Le Conseil constitutionnel retoque à nouveau le financement de l’industrie de défense par le Livret A
« La taxonomie est une réalité de plus en plus pressante. Le léger assouplissement lié au choc de l’invasion russe n’a pas empêché un retour à la tendance : on continue à pointer du doigt l’industrie de défense comme non durable. Cela touche le financement mais aussi, plus largement, l’ensemble des acteurs susceptibles de participer à l’industrie de défense », avait ainsi expliqué Emmanuel Levacher, le PDG d’Arquus, lors d’une audition au Sénat, en mars dernier.
Et d’ajouter : « Par exemple, un salarié peut se voir refuser un crédit immobilier parce qu’il travaille pour l’industrie de défense. Cela montre l’ampleur de cette pression malsaine subie par l’industrie, incompatible avec la nécessité reconnue de remonter en puissance ».
Aussi, lors de l’examen du projet de Loi de programmation militaire [LPM] 2024-30, députés et sénateurs s’étaient mis d’accord pour orienter une partie des encours du Livret A vers le financement de la BITD. Seulement, le Conseil constitutionnel censura cette disposition, estimant qu’il s’agissait d’un « cavalier législatif ».
Pour autant, les parlementaires parmi les plus actifs sur ce sujet ne désarmèrent pas. Les députés Jean-Louis Thiérot [LR], Christophe Plassard [Horizons] et Thomas Gassilloud [Renaissance, président de la commission de la Défense] revinrent à la charge à l’occasion du projet de loi de finances 2024. Et ils firent voter un amendement visant à affecter une partie de l’épargne collectée au titre des Livrets A et de développement durable et solidaire au financement de la BITD.
« Les encours du livret A et du livret de développement durable et solidaire ont atteint quelque 510 milliards d’euros à la fin de l’année 2022. Il est de la responsabilité de l’État de faire converger l’épargne privée disponible avec ses priorités stratégiques », avait d’ailleurs soutenu M. Plassard, dans un rapport sur le financement de l’économie de guerre publié quelques mois plus tôt.
« Le Livret A va financer l’industrie de défense! Je salue cette proposition de parlementaires pour flécher une partie des encours vers des entreprises et des PME de défense. C’est une bonne nouvelle pour notre souveraineté, pour la réindustrialisation et pour la défense! », s’était alors félicité Sébastien Lecornu, le ministre des Armées.
Le PLF 2024 ayant fait l’objet d’un recours à l’article 49-3 de la Constitution, la motion de censure déposée par l’opposition fut rejetée. Aussi pouvait-on penser que ce dossier était réglé. Mais c’était sans compter sur une nouvelle saisine du Conseil constitutionnel, les députés de la Nupes ayant estimé que cette mesure constituait un « cavalier budgétaire ».

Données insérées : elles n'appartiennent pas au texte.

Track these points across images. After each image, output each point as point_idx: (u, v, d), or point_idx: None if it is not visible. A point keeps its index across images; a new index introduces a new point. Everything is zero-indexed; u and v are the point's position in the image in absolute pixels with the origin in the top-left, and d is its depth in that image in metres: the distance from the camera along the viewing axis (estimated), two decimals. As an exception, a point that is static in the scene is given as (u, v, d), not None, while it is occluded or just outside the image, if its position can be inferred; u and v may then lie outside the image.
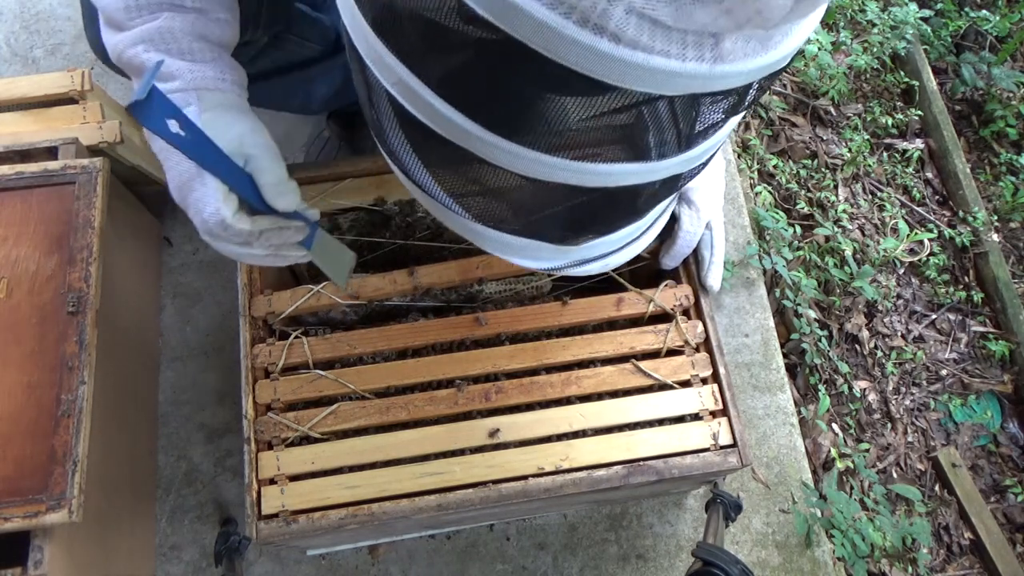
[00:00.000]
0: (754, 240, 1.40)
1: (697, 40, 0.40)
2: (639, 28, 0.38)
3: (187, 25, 0.68)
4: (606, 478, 0.82)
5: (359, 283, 0.91)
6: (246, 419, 0.84)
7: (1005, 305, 1.56)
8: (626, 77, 0.40)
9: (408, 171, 0.55)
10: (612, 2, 0.37)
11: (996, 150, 1.76)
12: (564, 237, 0.59)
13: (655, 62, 0.40)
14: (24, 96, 1.10)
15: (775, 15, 0.38)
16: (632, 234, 0.64)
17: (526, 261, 0.61)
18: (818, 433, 1.37)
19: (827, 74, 1.67)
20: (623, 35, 0.39)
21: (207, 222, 0.66)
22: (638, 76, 0.40)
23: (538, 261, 0.62)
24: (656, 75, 0.40)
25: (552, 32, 0.38)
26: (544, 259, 0.61)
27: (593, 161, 0.47)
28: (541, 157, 0.47)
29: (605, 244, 0.62)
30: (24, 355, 0.89)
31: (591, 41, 0.39)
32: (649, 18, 0.38)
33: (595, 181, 0.49)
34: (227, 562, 1.06)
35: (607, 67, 0.40)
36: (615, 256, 0.65)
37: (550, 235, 0.58)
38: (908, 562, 1.32)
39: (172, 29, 0.67)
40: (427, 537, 1.17)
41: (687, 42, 0.40)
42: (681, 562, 1.16)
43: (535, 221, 0.56)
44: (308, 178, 0.93)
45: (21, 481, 0.82)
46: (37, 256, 0.94)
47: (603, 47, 0.39)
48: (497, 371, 0.88)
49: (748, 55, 0.42)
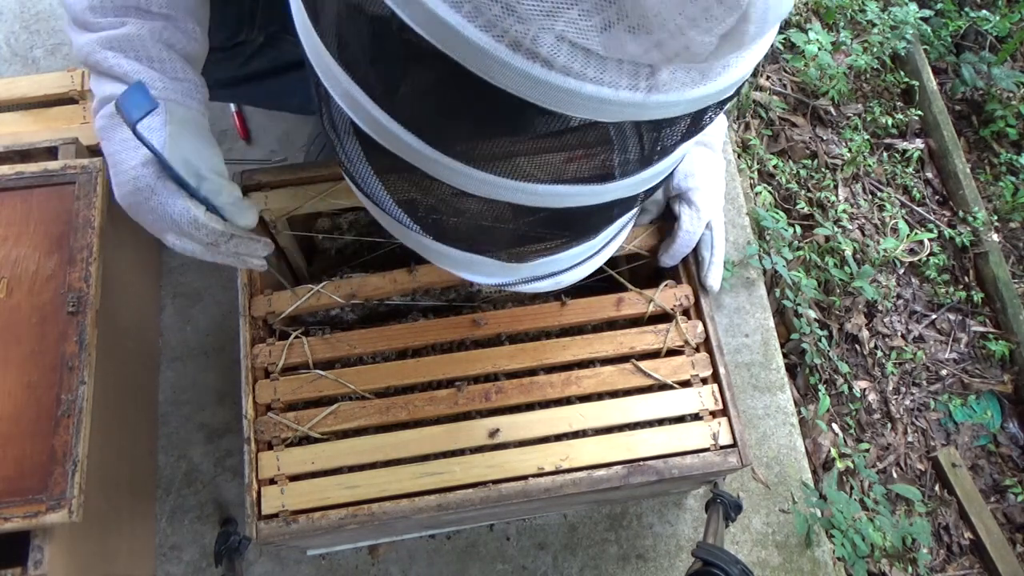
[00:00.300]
0: (754, 240, 1.40)
1: (633, 69, 0.40)
2: (571, 55, 0.39)
3: (155, 33, 0.68)
4: (606, 478, 0.82)
5: (359, 283, 0.91)
6: (246, 419, 0.84)
7: (1005, 305, 1.56)
8: (559, 102, 0.41)
9: (357, 182, 0.56)
10: (543, 29, 0.38)
11: (996, 150, 1.76)
12: (511, 255, 0.59)
13: (588, 89, 0.40)
14: (24, 96, 1.10)
15: (702, 51, 0.39)
16: (584, 253, 0.64)
17: (473, 276, 0.61)
18: (818, 433, 1.37)
19: (827, 74, 1.67)
20: (555, 61, 0.39)
21: (177, 220, 0.67)
22: (571, 102, 0.41)
23: (486, 277, 0.62)
24: (589, 102, 0.41)
25: (485, 55, 0.39)
26: (492, 275, 0.62)
27: (535, 181, 0.48)
28: (483, 175, 0.47)
29: (554, 262, 0.62)
30: (24, 355, 0.89)
31: (524, 66, 0.39)
32: (581, 47, 0.39)
33: (537, 201, 0.49)
34: (227, 562, 1.06)
35: (540, 92, 0.40)
36: (567, 275, 0.65)
37: (496, 252, 0.58)
38: (908, 562, 1.32)
39: (141, 36, 0.67)
40: (427, 537, 1.17)
41: (622, 71, 0.40)
42: (681, 562, 1.16)
43: (481, 237, 0.57)
44: (308, 178, 0.93)
45: (21, 481, 0.82)
46: (37, 256, 0.94)
47: (536, 72, 0.39)
48: (497, 371, 0.88)
49: (685, 85, 0.43)
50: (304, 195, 0.93)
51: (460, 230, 0.56)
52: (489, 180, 0.47)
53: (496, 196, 0.49)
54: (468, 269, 0.61)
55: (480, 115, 0.45)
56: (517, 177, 0.47)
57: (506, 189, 0.48)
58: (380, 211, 0.58)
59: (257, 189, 0.93)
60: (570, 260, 0.63)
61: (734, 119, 1.64)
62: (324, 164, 0.95)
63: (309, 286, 0.90)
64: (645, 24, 0.37)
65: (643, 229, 0.95)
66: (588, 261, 0.66)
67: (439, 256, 0.60)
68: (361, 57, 0.46)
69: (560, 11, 0.37)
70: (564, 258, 0.62)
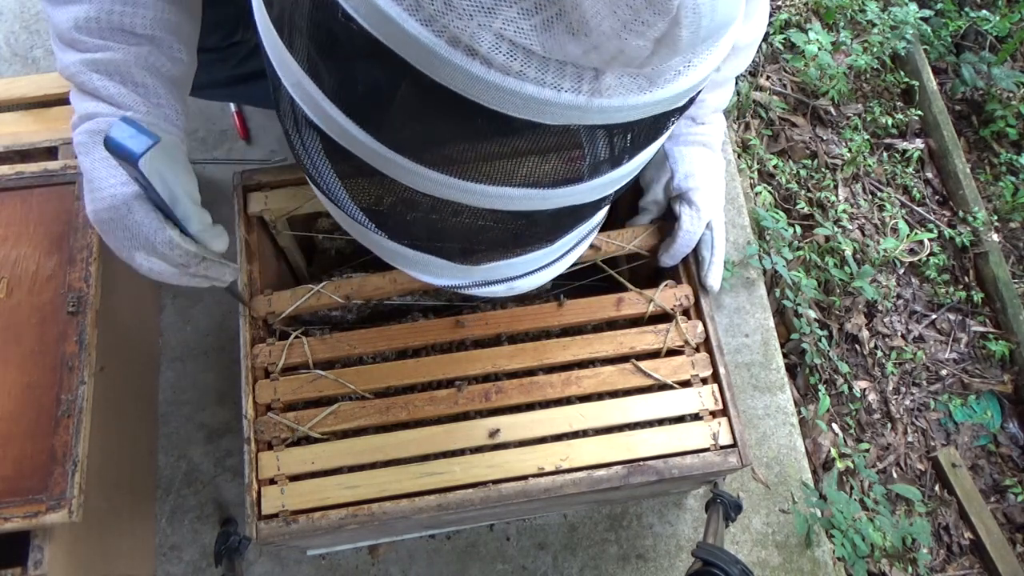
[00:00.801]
0: (754, 240, 1.40)
1: (577, 72, 0.40)
2: (511, 55, 0.39)
3: (141, 59, 0.68)
4: (606, 478, 0.82)
5: (359, 283, 0.91)
6: (246, 419, 0.84)
7: (1005, 305, 1.56)
8: (499, 101, 0.40)
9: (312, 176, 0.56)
10: (481, 26, 0.37)
11: (996, 150, 1.76)
12: (464, 256, 0.58)
13: (528, 90, 0.39)
14: (24, 96, 1.10)
15: (637, 55, 0.39)
16: (540, 261, 0.63)
17: (426, 276, 0.61)
18: (818, 433, 1.37)
19: (827, 74, 1.67)
20: (494, 60, 0.39)
21: (151, 240, 0.67)
22: (511, 102, 0.40)
23: (438, 278, 0.61)
24: (530, 102, 0.40)
25: (425, 50, 0.39)
26: (444, 276, 0.61)
27: (483, 182, 0.47)
28: (430, 173, 0.47)
29: (509, 267, 0.61)
30: (24, 355, 0.89)
31: (463, 63, 0.39)
32: (522, 46, 0.38)
33: (486, 203, 0.49)
34: (227, 562, 1.06)
35: (480, 90, 0.40)
36: (523, 280, 0.64)
37: (448, 253, 0.58)
38: (908, 562, 1.32)
39: (127, 62, 0.68)
40: (427, 537, 1.17)
41: (565, 73, 0.40)
42: (681, 562, 1.16)
43: (433, 237, 0.56)
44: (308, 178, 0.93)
45: (21, 481, 0.82)
46: (37, 256, 0.94)
47: (475, 70, 0.39)
48: (497, 371, 0.88)
49: (631, 91, 0.42)
50: (304, 195, 0.93)
51: (412, 229, 0.56)
52: (437, 179, 0.47)
53: (444, 195, 0.48)
54: (421, 269, 0.60)
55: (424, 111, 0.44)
56: (465, 177, 0.47)
57: (454, 189, 0.47)
58: (335, 207, 0.57)
59: (257, 189, 0.93)
60: (526, 266, 0.62)
61: (734, 119, 1.64)
62: (324, 164, 0.95)
63: (309, 286, 0.90)
64: (583, 26, 0.37)
65: (643, 229, 0.95)
66: (545, 269, 0.65)
67: (392, 255, 0.59)
68: (310, 47, 0.46)
69: (499, 9, 0.37)
70: (519, 263, 0.61)
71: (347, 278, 0.92)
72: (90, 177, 0.69)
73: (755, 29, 0.86)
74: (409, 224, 0.56)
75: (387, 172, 0.48)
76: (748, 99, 1.64)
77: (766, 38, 1.70)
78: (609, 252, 0.94)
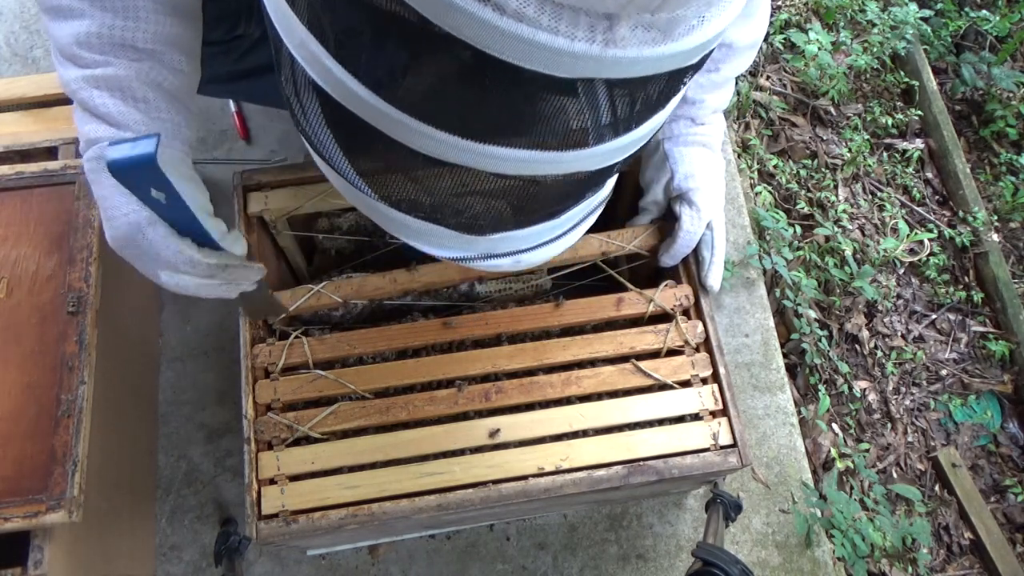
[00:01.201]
0: (754, 240, 1.40)
1: (590, 22, 0.39)
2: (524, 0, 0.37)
3: (142, 74, 0.68)
4: (606, 478, 0.82)
5: (359, 283, 0.91)
6: (246, 419, 0.84)
7: (1005, 305, 1.56)
8: (512, 51, 0.39)
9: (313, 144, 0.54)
10: None
11: (996, 150, 1.76)
12: (469, 226, 0.56)
13: (541, 38, 0.38)
14: (24, 96, 1.10)
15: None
16: (546, 234, 0.61)
17: (431, 248, 0.59)
18: (818, 433, 1.37)
19: (827, 74, 1.67)
20: (507, 6, 0.37)
21: (172, 260, 0.68)
22: (524, 51, 0.39)
23: (443, 249, 0.59)
24: (543, 52, 0.39)
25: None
26: (449, 248, 0.59)
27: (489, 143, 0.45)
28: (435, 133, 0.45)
29: (516, 239, 0.59)
30: (24, 355, 0.89)
31: (474, 9, 0.37)
32: None
33: (490, 166, 0.47)
34: (227, 562, 1.06)
35: (492, 39, 0.38)
36: (530, 255, 0.62)
37: (453, 222, 0.56)
38: (908, 562, 1.32)
39: (128, 77, 0.67)
40: (427, 537, 1.17)
41: (578, 22, 0.38)
42: (681, 562, 1.16)
43: (437, 205, 0.54)
44: (308, 178, 0.93)
45: (21, 481, 0.82)
46: (37, 256, 0.94)
47: (487, 16, 0.37)
48: (497, 371, 0.88)
49: (645, 43, 0.41)
50: (304, 195, 0.93)
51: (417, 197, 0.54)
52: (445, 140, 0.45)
53: (452, 159, 0.46)
54: (425, 241, 0.58)
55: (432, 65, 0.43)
56: (472, 138, 0.45)
57: (461, 151, 0.45)
58: (337, 176, 0.56)
59: (257, 189, 0.93)
60: (532, 239, 0.60)
61: (734, 119, 1.64)
62: (324, 164, 0.95)
63: (309, 286, 0.90)
64: None
65: (643, 229, 0.95)
66: (552, 243, 0.63)
67: (396, 226, 0.57)
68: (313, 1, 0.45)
69: None
70: (525, 235, 0.59)
71: (347, 278, 0.92)
72: (103, 206, 0.69)
73: (756, 29, 0.86)
74: (414, 192, 0.54)
75: (393, 135, 0.46)
76: (748, 99, 1.64)
77: (766, 38, 1.70)
78: (609, 252, 0.94)
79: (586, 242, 0.94)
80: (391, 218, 0.56)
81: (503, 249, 0.60)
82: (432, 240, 0.58)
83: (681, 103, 0.90)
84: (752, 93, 1.66)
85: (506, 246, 0.60)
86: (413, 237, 0.58)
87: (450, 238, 0.57)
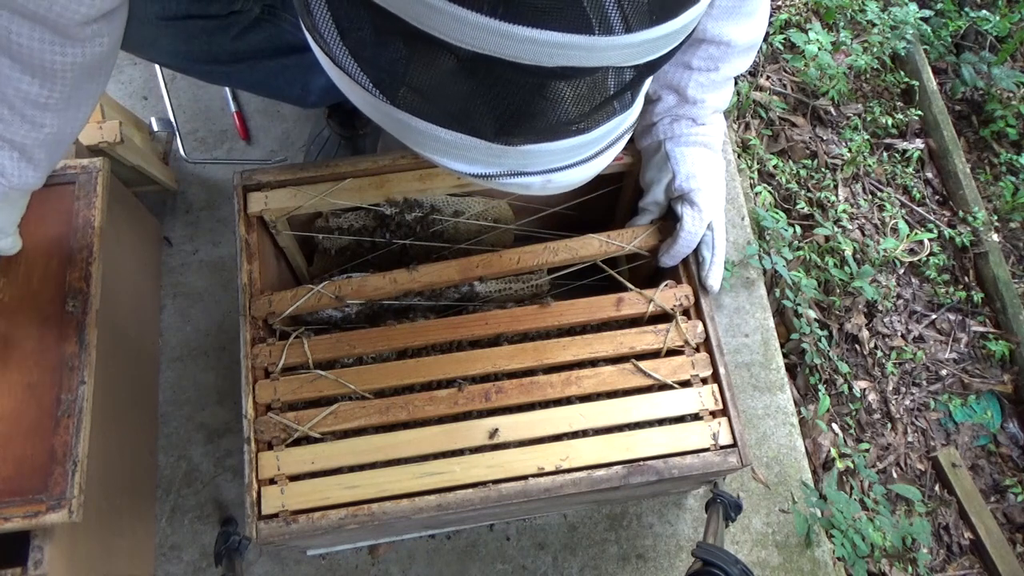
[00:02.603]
0: (754, 240, 1.40)
1: None
2: None
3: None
4: (606, 478, 0.82)
5: (359, 283, 0.91)
6: (246, 419, 0.84)
7: (1005, 305, 1.56)
8: None
9: (331, 52, 0.52)
10: None
11: (996, 150, 1.76)
12: (498, 131, 0.54)
13: None
14: (24, 96, 1.10)
15: None
16: (577, 152, 0.59)
17: (457, 163, 0.56)
18: (818, 433, 1.37)
19: (827, 74, 1.67)
20: None
21: None
22: None
23: (470, 164, 0.56)
24: None
25: None
26: (476, 161, 0.56)
27: (526, 24, 0.43)
28: (462, 13, 0.43)
29: (546, 154, 0.57)
30: (24, 355, 0.89)
31: None
32: None
33: (519, 52, 0.44)
34: (227, 562, 1.06)
35: None
36: (561, 175, 0.60)
37: (482, 127, 0.53)
38: (908, 562, 1.32)
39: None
40: (427, 537, 1.17)
41: None
42: (681, 562, 1.16)
43: (466, 108, 0.53)
44: (308, 178, 0.93)
45: (21, 481, 0.82)
46: (37, 256, 0.94)
47: None
48: (497, 371, 0.88)
49: None
50: (304, 195, 0.93)
51: (446, 101, 0.52)
52: (479, 23, 0.43)
53: (487, 48, 0.44)
54: (453, 155, 0.56)
55: None
56: (510, 20, 0.43)
57: (499, 36, 0.43)
58: (356, 86, 0.53)
59: (257, 189, 0.93)
60: (563, 157, 0.58)
61: (734, 119, 1.64)
62: (324, 164, 0.95)
63: (309, 286, 0.90)
64: None
65: (643, 229, 0.95)
66: (582, 164, 0.60)
67: (420, 137, 0.55)
68: None
69: None
70: (556, 150, 0.57)
71: (347, 278, 0.92)
72: None
73: (756, 29, 0.86)
74: (443, 95, 0.52)
75: (425, 26, 0.44)
76: (748, 99, 1.64)
77: (766, 38, 1.70)
78: (609, 252, 0.94)
79: (586, 242, 0.94)
80: (416, 129, 0.54)
81: (532, 166, 0.58)
82: (460, 153, 0.55)
83: (682, 103, 0.90)
84: (752, 93, 1.66)
85: (535, 162, 0.57)
86: (438, 150, 0.56)
87: (479, 149, 0.55)
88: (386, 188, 0.95)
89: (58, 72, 0.70)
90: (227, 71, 1.02)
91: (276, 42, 1.00)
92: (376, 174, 0.95)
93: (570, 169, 0.60)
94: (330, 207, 0.95)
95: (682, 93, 0.89)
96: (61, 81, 0.71)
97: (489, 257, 0.93)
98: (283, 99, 1.16)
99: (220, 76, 1.07)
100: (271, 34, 0.99)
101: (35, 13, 0.65)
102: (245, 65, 1.01)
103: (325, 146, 1.36)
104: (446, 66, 0.48)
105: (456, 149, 0.55)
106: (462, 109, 0.53)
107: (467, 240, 1.02)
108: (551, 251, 0.94)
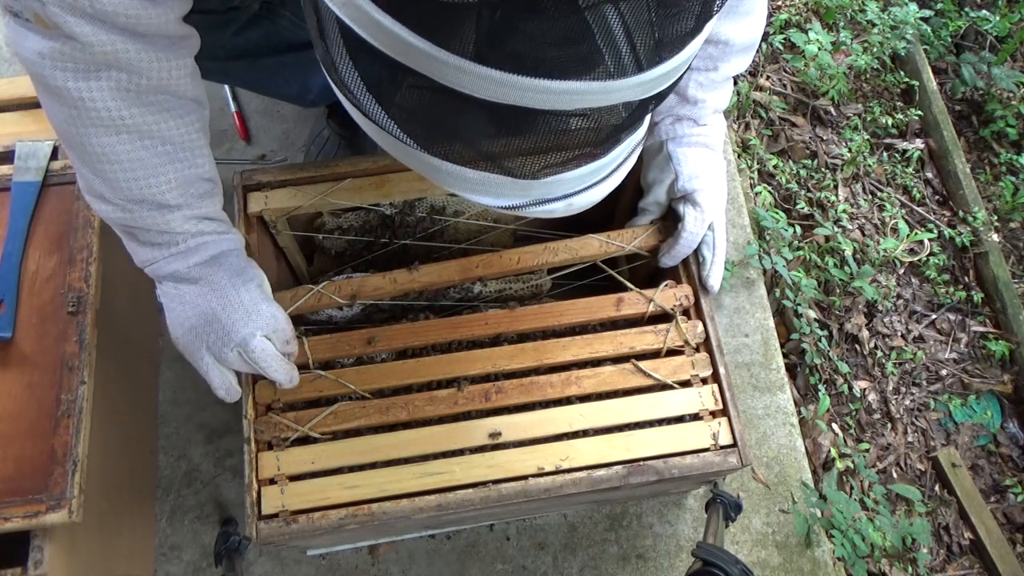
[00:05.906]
0: (754, 240, 1.40)
1: None
2: None
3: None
4: (606, 478, 0.82)
5: (359, 283, 0.91)
6: (246, 419, 0.84)
7: (1005, 305, 1.56)
8: None
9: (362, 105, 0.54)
10: None
11: (996, 150, 1.76)
12: (523, 169, 0.57)
13: None
14: (24, 96, 1.10)
15: None
16: (594, 175, 0.62)
17: (487, 198, 0.59)
18: (818, 433, 1.37)
19: (827, 74, 1.67)
20: None
21: (215, 387, 0.83)
22: None
23: (498, 198, 0.60)
24: None
25: None
26: (504, 196, 0.60)
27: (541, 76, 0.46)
28: (489, 72, 0.45)
29: (566, 182, 0.60)
30: (24, 355, 0.89)
31: None
32: None
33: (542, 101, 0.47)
34: (227, 562, 1.06)
35: None
36: (581, 196, 0.63)
37: (508, 166, 0.56)
38: (908, 562, 1.32)
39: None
40: (427, 537, 1.17)
41: None
42: (681, 562, 1.16)
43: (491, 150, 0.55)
44: (308, 178, 0.93)
45: (21, 481, 0.82)
46: (37, 256, 0.94)
47: None
48: (497, 371, 0.88)
49: None
50: (304, 195, 0.93)
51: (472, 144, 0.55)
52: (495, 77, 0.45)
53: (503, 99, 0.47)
54: (481, 191, 0.59)
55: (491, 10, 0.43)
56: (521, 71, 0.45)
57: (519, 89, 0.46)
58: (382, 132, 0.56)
59: (257, 189, 0.93)
60: (582, 181, 0.62)
61: (734, 119, 1.64)
62: (324, 164, 0.95)
63: (309, 286, 0.90)
64: None
65: (644, 229, 0.95)
66: (599, 184, 0.64)
67: (450, 177, 0.58)
68: None
69: None
70: (576, 177, 0.60)
71: (347, 278, 0.92)
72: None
73: (754, 28, 0.86)
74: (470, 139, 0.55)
75: (452, 83, 0.47)
76: (748, 99, 1.64)
77: (766, 38, 1.70)
78: (609, 252, 0.94)
79: (586, 242, 0.94)
80: (445, 171, 0.56)
81: (555, 193, 0.61)
82: (488, 189, 0.58)
83: (683, 104, 0.90)
84: (752, 93, 1.66)
85: (558, 190, 0.60)
86: (467, 189, 0.58)
87: (505, 185, 0.58)
88: (386, 188, 0.95)
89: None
90: (225, 67, 1.02)
91: (275, 39, 1.00)
92: (376, 174, 0.95)
93: (590, 190, 0.63)
94: (330, 207, 0.95)
95: (682, 93, 0.89)
96: None
97: (489, 257, 0.93)
98: (282, 97, 1.16)
99: (218, 73, 1.07)
100: (270, 31, 0.99)
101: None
102: (243, 62, 1.01)
103: (325, 146, 1.36)
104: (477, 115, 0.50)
105: (484, 186, 0.58)
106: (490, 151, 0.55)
107: (467, 240, 1.02)
108: (551, 251, 0.94)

Ainsi, dans un avis rendu ce 28 décembre, les Sages de la rue de Montpensier leur ont donné raison.
« L’article 197 modifie notamment l’article L. 221-5 du code monétaire et financier afin de prévoir que les ressources collectées par les établissements distribuant le livret A ou le livret de développement durable et solidaire non centralisées auprès de la Caisse des dépôts pourront également être employées au financement des entreprises de l’industrie de défense française. […] Il appartient au Conseil constitutionnel de déclarer contraires à la Constitution les dispositions adoptées en méconnaissance de la règle de procédure relative au contenu des lois de finances, résultant des articles 34 et 47 de la Constitution et de la loi organique du 1er août 2001 », ont-ils en effet expliqué.
Et d’ajouter : « Dans ce cas, le Conseil constitutionnel ne préjuge pas de la conformité du contenu de ces dispositions aux autres exigences constitutionnelles ». Ce qui veut dire que le financement de la BITD par le Livret A devra faire l’objet d’un projet [ou d’une proposition] de loi distinct.